The development of a Funko video game was revealed by 10:10 Games and Funko. This was announced in July 2022 at San Diego Comic-Con. The game released on September 13, 2024.

==Reception==

===Critical reception===
Funko Fusion received 54%, ie "mixed or average" reviews from critics, according to review aggregator website Metacritic.
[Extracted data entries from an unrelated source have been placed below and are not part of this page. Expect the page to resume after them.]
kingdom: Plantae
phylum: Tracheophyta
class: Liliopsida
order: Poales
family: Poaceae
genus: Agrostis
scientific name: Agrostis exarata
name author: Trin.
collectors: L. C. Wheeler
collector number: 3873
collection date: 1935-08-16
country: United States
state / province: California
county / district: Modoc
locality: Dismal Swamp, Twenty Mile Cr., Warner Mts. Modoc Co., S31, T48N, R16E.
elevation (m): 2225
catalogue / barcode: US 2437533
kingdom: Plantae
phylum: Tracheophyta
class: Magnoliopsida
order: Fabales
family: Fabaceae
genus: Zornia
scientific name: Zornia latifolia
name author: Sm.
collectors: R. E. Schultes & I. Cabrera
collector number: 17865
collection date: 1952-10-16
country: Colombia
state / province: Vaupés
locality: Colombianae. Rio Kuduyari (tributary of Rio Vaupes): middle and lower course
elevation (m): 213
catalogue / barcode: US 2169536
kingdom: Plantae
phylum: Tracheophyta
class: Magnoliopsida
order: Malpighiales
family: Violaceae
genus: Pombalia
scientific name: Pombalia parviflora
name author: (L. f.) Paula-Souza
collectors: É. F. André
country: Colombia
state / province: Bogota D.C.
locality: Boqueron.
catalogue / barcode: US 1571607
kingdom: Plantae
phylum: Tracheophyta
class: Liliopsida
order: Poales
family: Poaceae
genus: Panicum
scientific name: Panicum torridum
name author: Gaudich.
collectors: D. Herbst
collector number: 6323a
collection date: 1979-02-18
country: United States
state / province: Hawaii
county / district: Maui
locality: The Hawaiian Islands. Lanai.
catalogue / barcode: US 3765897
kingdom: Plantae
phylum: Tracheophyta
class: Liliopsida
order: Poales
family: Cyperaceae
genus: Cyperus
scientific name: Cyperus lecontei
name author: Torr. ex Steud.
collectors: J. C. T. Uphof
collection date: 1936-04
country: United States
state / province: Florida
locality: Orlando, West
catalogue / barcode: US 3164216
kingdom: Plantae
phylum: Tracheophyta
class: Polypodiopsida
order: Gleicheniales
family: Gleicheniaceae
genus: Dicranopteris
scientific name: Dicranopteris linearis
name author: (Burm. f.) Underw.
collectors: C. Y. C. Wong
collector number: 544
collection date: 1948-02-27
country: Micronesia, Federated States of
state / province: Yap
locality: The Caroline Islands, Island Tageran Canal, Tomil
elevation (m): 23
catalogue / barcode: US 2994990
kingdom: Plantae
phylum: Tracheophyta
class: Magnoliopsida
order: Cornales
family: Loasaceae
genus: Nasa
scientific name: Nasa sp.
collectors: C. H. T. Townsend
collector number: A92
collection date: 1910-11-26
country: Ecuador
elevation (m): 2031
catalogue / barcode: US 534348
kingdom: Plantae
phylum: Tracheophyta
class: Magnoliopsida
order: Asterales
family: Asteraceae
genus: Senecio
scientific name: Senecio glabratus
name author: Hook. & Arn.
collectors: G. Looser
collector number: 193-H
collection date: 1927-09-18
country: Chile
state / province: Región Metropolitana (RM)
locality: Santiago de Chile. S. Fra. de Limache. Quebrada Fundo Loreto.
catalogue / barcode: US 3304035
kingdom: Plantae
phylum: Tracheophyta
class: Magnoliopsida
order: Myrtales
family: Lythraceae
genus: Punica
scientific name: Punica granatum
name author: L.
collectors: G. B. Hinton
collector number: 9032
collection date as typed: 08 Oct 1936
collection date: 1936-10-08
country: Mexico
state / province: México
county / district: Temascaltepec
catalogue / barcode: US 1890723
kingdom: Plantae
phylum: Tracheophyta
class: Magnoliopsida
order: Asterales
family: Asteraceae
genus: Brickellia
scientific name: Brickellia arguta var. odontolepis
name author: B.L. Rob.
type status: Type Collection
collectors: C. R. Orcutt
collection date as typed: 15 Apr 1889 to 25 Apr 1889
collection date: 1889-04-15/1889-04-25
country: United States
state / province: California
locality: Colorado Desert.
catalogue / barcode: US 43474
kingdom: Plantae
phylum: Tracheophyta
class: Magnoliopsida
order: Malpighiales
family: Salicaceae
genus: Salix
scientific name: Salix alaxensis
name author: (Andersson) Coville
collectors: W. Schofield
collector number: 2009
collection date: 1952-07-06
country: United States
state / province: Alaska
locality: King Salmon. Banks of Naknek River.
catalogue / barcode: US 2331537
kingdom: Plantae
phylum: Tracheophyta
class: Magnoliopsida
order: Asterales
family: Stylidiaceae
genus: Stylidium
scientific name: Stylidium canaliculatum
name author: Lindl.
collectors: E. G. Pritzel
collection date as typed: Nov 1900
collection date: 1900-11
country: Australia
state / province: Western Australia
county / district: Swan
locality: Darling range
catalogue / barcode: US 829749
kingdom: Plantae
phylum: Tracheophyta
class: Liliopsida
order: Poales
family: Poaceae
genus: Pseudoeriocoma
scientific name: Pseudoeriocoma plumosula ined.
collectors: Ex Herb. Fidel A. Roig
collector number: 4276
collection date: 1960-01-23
Fellow review aggregator OpenCritic assessed that the game received weak approval, being recommended by 15% of critics.

IGN gave the game a "bad" rating of 4 out of 10, stating: "Funko Fusions dull combat and repetitive missions means that just like your Funko Pop collection, it's probably best left on the shelf."

=== Sales ===
Funko Fusion was a commercial failure, which led to layoffs at 10:10 Games.